Preferably, the central core 401 of the coaxial cable 400 is connected to the free end edge 124 of the wing 120, while the shielding 402 is connected to the wing 130 at a distance from its free end edge 134 so as to avoid being in direct electrical contact with this free end edge.
For this purpose, the end of the shielding 402 is cut away at a distance from the end of the central core 401 so that only the insulating dielectric material 403 comes into contact with the free end edge 134 of the wing 130.
This asymmetry of the connection of the coaxial cable 400 to the two wings 120, 130 makes it possible to optimize the impedance matching of the flat-plate antenna 1 so that it picks up as well as possible DTT type digital Ra signals.
The shielding 402 in this example is connected more specifically at a distance D1 from the free end edge 134 of the wing 130, which distance lies between one-fifth and one-half of the width L3 of the wing 130.
In this example, and as shown in FIG. 1, the central core 401 is connected to the free end edge 124 of the wing 120 via a single spot of solder.
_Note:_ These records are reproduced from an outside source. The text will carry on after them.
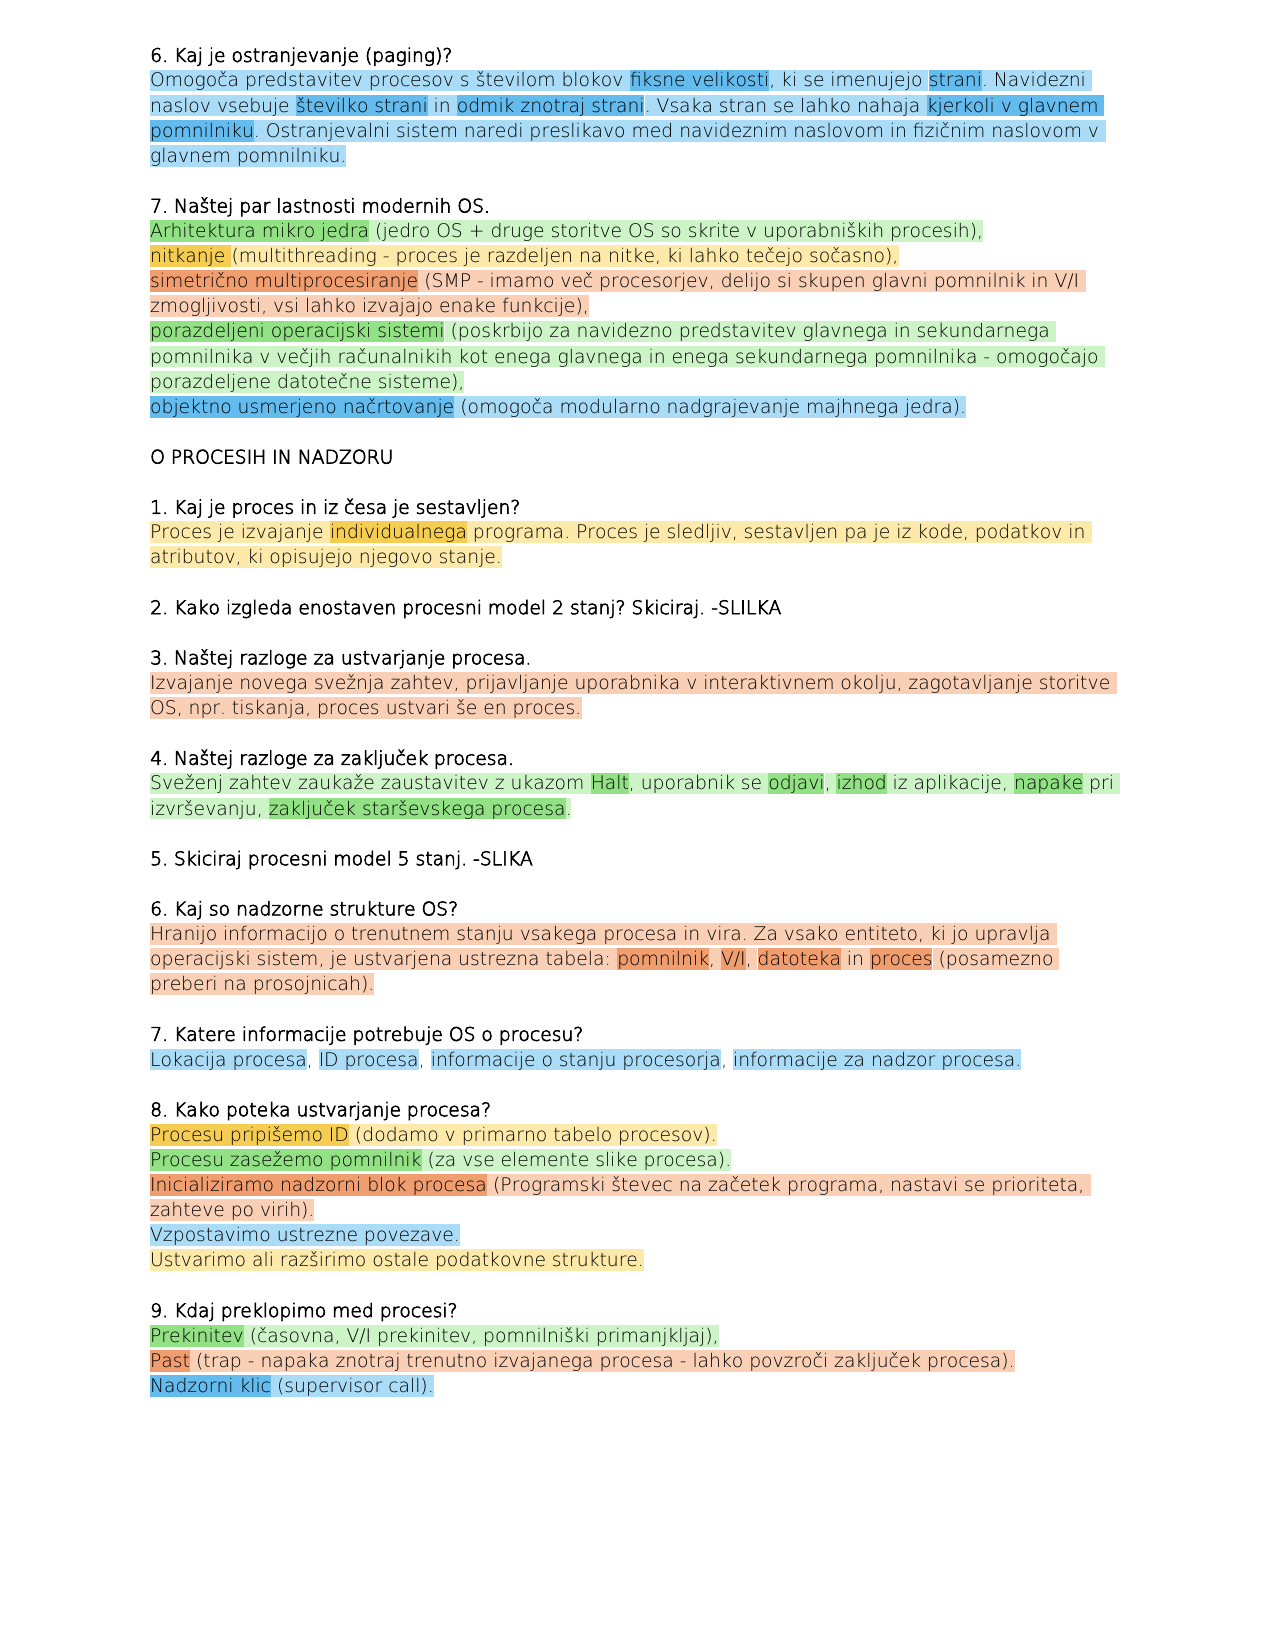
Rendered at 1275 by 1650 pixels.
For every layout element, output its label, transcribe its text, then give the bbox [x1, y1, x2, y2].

text simetrično multiprocesiranje (SMP - imamo več procesorjev, delijo si skupen glavni pomnilnik in V/I zmogljivosti, vsi lahko izvajajo enake funkcije), [150, 270, 1122, 317]
text 7. Naštej par lastnosti modernih OS. [150, 195, 1122, 217]
text 2. Kako izgleda enostaven procesni model 2 stanj? Skiciraj. -SLILKA [150, 597, 1122, 618]
text nitkanje (multithreading - proces je razdeljen na nitke, ki lahko tečejo sočasno), [150, 245, 1122, 267]
text Inicializiramo nadzorni blok procesa (Programski števec na začetek programa, nastavi se prioriteta, zahteve po virih). [150, 1174, 1122, 1221]
text Sveženj zahtev zaukaže zaustavitev z ukazom Halt, uporabnik se odjavi, izhod iz aplikacije, napake pri izvrševanju, zaključek starševskega procesa. [150, 772, 1122, 819]
text 5. Skiciraj procesni model 5 stanj. -SLIKA [150, 848, 1122, 869]
text objektno usmerjeno načrtovanje (omogoča modularno nadgrajevanje majhnega jedra). [150, 396, 1122, 418]
text Hranijo informacijo o trenutnem stanju vsakega procesa in vira. Za vsako entiteto, ki jo upravlja operacijski sistem, je ustvarjena ustrezna tabela: pomnilnik, V/I, datoteka in proces (posamezno preberi na prosojnicah). [150, 923, 1122, 995]
text Lokacija procesa, ID procesa, informacije o stanju procesorja, informacije za nadzor procesa. [150, 1048, 1122, 1070]
text Izvajanje novega svežnja zahtev, prijavljanje uporabnika v interaktivnem okolju, zagotavljanje storitve OS, npr. tiskanja, proces ustvari še en proces. [150, 672, 1122, 719]
text Prekinitev (časovna, V/I prekinitev, pomnilniški primanjkljaj), [150, 1325, 1122, 1347]
text 4. Naštej razloge za zaključek procesa. [150, 747, 1122, 769]
text O PROCESIH IN NADZORU [150, 446, 1122, 468]
text 1. Kaj je proces in iz česa je sestavljen? [150, 496, 1122, 518]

The shielding 402 is connected to the wing 130 at four points by spots of solder 431-434 that are distinct and spaced apart at regular intervals along the cable. It is also connected to the support portion 110 by three other spots of solder 435-437. This plurality of spots of solder situated at a distance from the free end edge 134 of the wing 130 serves to reduce the impedance of the antenna to 75Ω without the assistance of electronic components (resistors, . . . ) even though the impedance would be about 300Ω if the shielding 402 were connected via a single point contact to the free end edge 134 of the wing 130. This thus serves to improve the impedance matching of the flat-plate antenna 1.
In a variant, it would naturally be possible to make provision for the shielding 402 to be connected to the wing 130 by some other number of solder spots, or by a continuous bead of soldering.
In this example, the solder spots connecting the central core 401 and the shielding 402 to the wings 120, 130 are situated at a distance from the horizontal axis of symmetry A2 of the wings 120, 130. In this flat-plate antenna 1, there is no need to connect the coaxial cable 400 along the horizontal axis of symmetry A2 of each wing 120, 130, thereby facilitating the operations of fabricating the flat-plate antenna 1. As shown in the figures, these spots of solder are situated beneath the horizontal axis of symmetry A2 of the wings 120, 130 in a variant, they could be situated above said axis.